> The task
Beginning at the line that contains "right hip: (372, 213, 10)", reproduce the entries below exactly, ending with the line that contains "left knee: (151, 175, 22)". Omit each picture.

> Study material

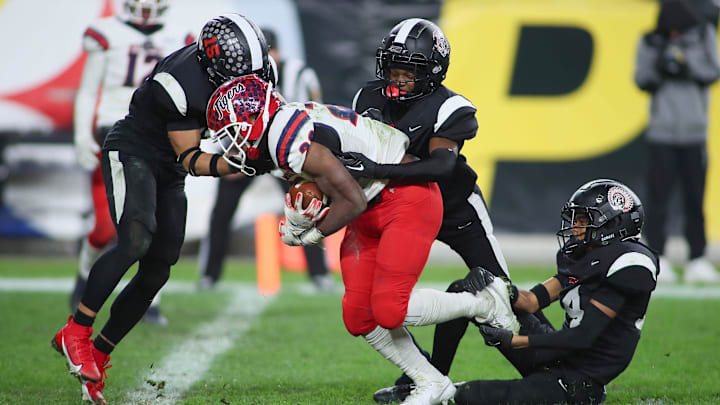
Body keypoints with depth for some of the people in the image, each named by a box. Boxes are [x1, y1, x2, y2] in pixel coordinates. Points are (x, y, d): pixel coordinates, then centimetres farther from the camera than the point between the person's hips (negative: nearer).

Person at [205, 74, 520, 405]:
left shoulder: (293, 144, -24)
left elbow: (352, 201, -22)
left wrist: (312, 235, -9)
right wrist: (302, 211, -6)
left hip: (408, 201, -10)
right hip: (372, 213, 10)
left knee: (389, 311, -18)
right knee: (359, 316, 3)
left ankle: (483, 302, 2)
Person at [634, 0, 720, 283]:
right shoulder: (651, 43, 2)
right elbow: (641, 81, 0)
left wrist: (687, 66, -18)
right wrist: (658, 67, -20)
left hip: (694, 132, 1)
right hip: (661, 131, -1)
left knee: (695, 198, 2)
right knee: (658, 196, -6)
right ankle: (657, 258, -3)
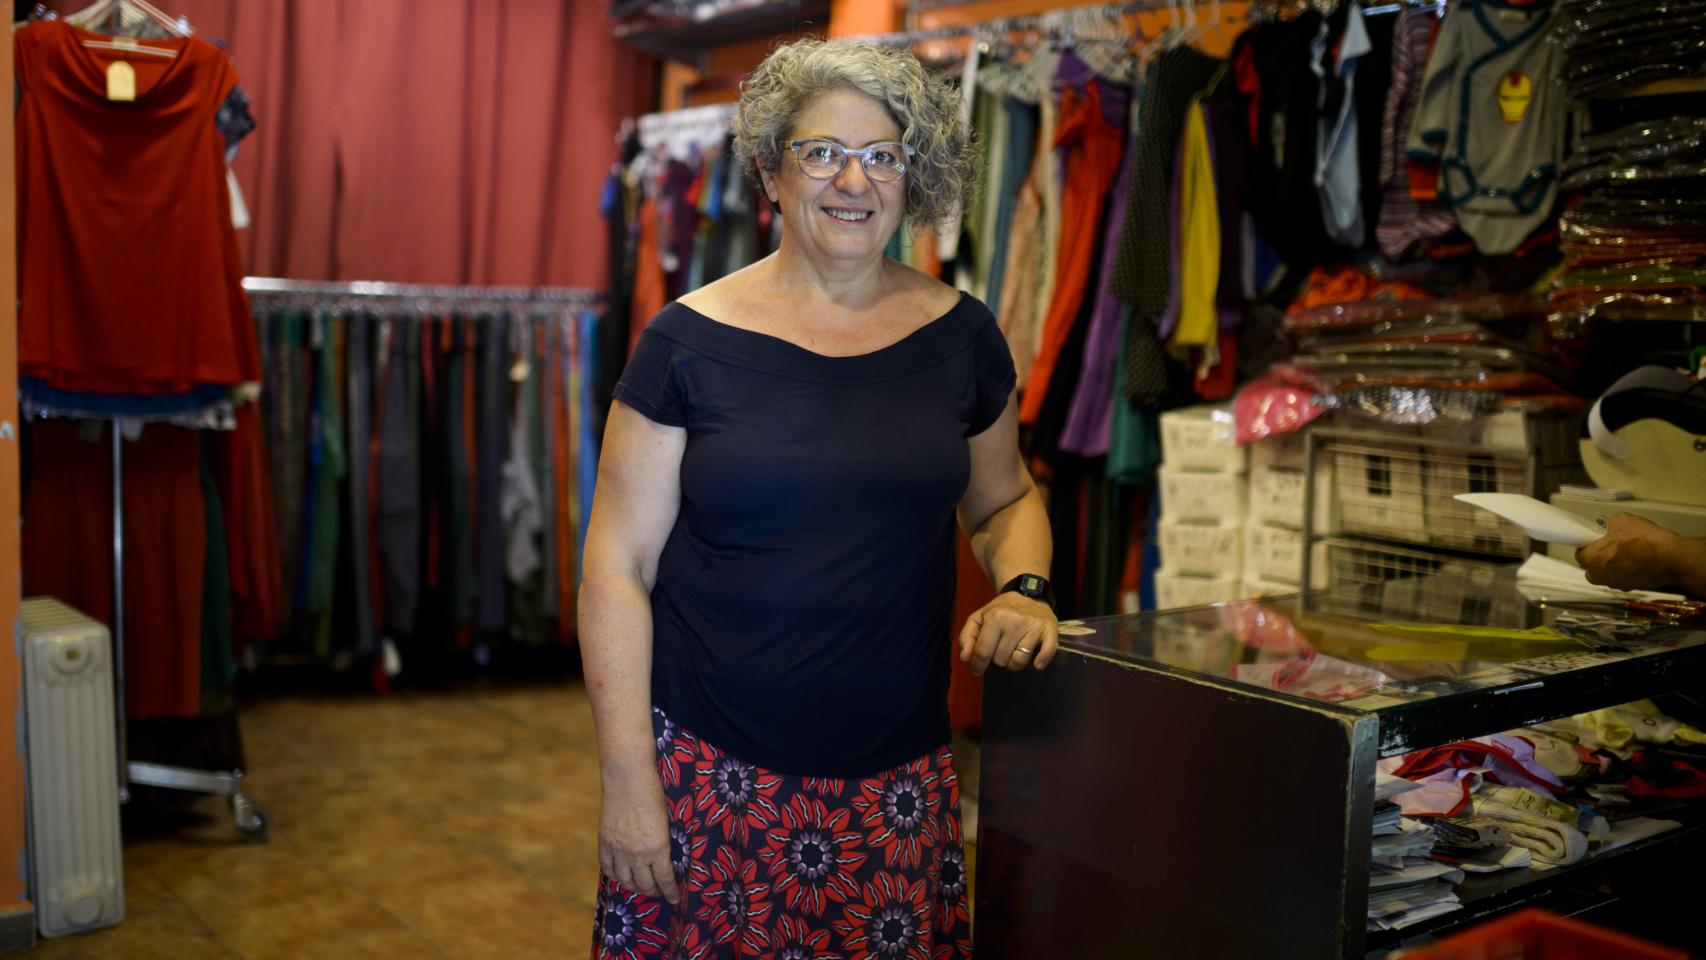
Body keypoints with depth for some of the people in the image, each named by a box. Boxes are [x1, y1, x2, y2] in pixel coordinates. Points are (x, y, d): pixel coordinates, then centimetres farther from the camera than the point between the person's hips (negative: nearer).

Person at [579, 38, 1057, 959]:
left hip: (898, 780, 3)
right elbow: (617, 566, -4)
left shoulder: (960, 335, 4)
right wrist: (625, 775, -8)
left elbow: (1004, 499, 20)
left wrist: (1022, 588, -1)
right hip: (710, 772, -2)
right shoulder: (691, 341, -5)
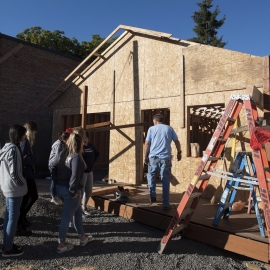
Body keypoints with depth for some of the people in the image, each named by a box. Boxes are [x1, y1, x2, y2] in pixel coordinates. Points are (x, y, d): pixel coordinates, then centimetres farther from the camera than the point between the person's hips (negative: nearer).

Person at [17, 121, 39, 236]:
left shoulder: (26, 141, 13)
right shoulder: (24, 141, -17)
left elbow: (28, 157, 7)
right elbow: (25, 159, -24)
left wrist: (32, 158, -8)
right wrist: (34, 159, -10)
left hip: (29, 174, 10)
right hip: (26, 175, -10)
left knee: (34, 196, 21)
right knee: (24, 200, 2)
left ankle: (22, 217, 37)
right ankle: (18, 227, 15)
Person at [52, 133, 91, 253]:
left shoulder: (64, 154, 6)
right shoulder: (76, 157, -19)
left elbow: (55, 170, 10)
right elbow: (75, 176, -27)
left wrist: (59, 182, 12)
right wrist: (73, 191, -17)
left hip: (60, 188, 8)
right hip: (70, 191, -8)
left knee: (78, 212, 22)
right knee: (66, 217, 5)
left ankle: (83, 237, 34)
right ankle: (61, 245, 18)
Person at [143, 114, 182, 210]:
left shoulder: (152, 129, 6)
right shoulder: (169, 128, 10)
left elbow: (147, 144, 1)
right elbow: (177, 142, 11)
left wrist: (145, 156, 8)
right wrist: (179, 152, 24)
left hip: (154, 157, 0)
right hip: (166, 158, 1)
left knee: (151, 175, 22)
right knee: (165, 181, 4)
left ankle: (152, 195, 9)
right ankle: (166, 204, 8)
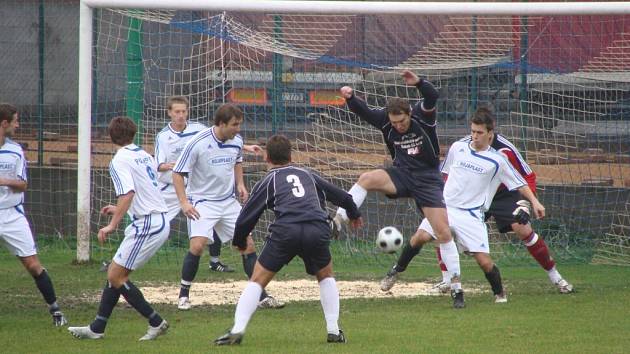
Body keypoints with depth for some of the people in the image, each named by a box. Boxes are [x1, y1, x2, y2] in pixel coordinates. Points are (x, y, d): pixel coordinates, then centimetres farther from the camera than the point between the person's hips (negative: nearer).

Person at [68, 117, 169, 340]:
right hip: (160, 219, 9)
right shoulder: (144, 156, 15)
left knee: (116, 277, -5)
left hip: (147, 225, -9)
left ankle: (156, 323, -1)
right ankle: (97, 328, 16)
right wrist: (119, 210, 35)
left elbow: (128, 193, -26)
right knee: (115, 272, 13)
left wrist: (113, 225, -24)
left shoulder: (120, 160, -11)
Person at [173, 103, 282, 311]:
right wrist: (183, 202, -23)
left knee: (248, 245, 0)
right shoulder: (198, 143, -19)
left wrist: (240, 184, 5)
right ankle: (184, 294, -4)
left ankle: (261, 296, 9)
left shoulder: (236, 141, -3)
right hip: (202, 202, -5)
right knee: (198, 245, -22)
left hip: (228, 202, 5)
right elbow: (177, 173, -14)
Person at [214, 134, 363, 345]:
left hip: (285, 231, -3)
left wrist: (239, 241, 36)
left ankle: (237, 330, -6)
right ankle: (334, 331, 21)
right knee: (325, 276, 28)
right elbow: (340, 196, 41)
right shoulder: (307, 175, 30)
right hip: (318, 230, 3)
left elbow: (246, 218, 16)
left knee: (258, 280, 8)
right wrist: (354, 215, 61)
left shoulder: (268, 182, 19)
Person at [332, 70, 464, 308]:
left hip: (428, 179, -3)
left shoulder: (422, 116, -14)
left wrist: (418, 83, -52)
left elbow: (432, 97, -32)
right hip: (402, 174, 3)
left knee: (443, 233, -8)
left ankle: (456, 288, 0)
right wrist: (350, 98, -32)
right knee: (367, 179, -26)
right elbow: (362, 111, -11)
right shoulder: (385, 121, -5)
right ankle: (337, 221, -28)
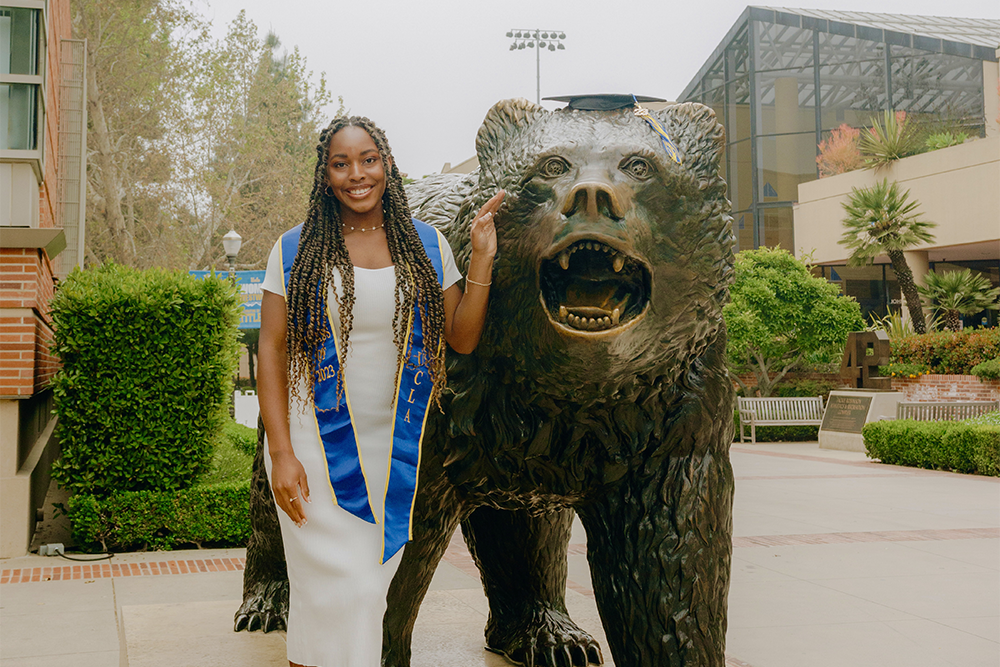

> Final answer
right hip: (372, 213, 10)
left knee: (389, 311, -18)
right knee: (359, 316, 3)
left ankle: (483, 302, 2)
Person at [634, 0, 720, 283]:
right shoulder: (651, 43, 2)
right elbow: (641, 81, 0)
left wrist: (687, 66, -18)
right wrist: (658, 67, -20)
left hip: (694, 132, 1)
right hip: (661, 131, -1)
left knee: (695, 198, 2)
right knee: (658, 196, -6)
right ankle: (657, 258, -3)
Body keypoints with depth for some of the people in the image, each named by a box. Boxes are [x1, y1, x2, y2] in pixel coordinates. Points are (x, y, d): pixel coordinates, then centimetres farther from the camera than the point between the person's hips (negative: nearer).

Person at [579, 38, 1057, 959]:
left hip: (898, 780, 3)
right elbow: (617, 566, -4)
left shoulder: (960, 335, 4)
right wrist: (625, 775, -8)
left elbow: (1004, 499, 20)
left wrist: (1022, 588, -1)
right hip: (710, 772, -2)
right shoulder: (691, 341, -5)
Body keypoints with depth for some of the people in the image, each named by a box. Boxes are [x1, y1, x2, y2] in pixel coordinates. Points are (x, y, d): pixel coordinates, then centimetres farther from the camera than the point between the person's hips (negative: nearer).

Person at [17, 121, 39, 236]:
left shoulder: (26, 141, 13)
right shoulder: (24, 141, -17)
left elbow: (28, 157, 7)
right elbow: (25, 159, -24)
left wrist: (32, 158, -8)
right wrist: (34, 159, -10)
left hip: (29, 174, 10)
right hip: (26, 175, -10)
left knee: (34, 196, 21)
right knee: (24, 200, 2)
left ankle: (22, 217, 37)
right ankle: (18, 227, 15)
Person at [52, 133, 91, 253]:
left shoulder: (64, 154, 6)
right shoulder: (76, 157, -19)
left elbow: (55, 170, 10)
right elbow: (75, 176, -27)
left wrist: (59, 182, 12)
right wrist: (73, 191, -17)
left hip: (60, 188, 8)
right hip: (70, 191, -8)
left knee: (78, 212, 22)
right knee: (66, 217, 5)
left ankle: (83, 237, 34)
right ankle: (61, 245, 18)
Person at [143, 114, 182, 210]:
left shoulder: (152, 129, 6)
right shoulder: (169, 128, 10)
left elbow: (147, 144, 1)
right elbow: (177, 142, 11)
left wrist: (145, 156, 8)
right wrist: (179, 152, 24)
left hip: (154, 157, 0)
right hip: (166, 158, 1)
left knee: (151, 175, 22)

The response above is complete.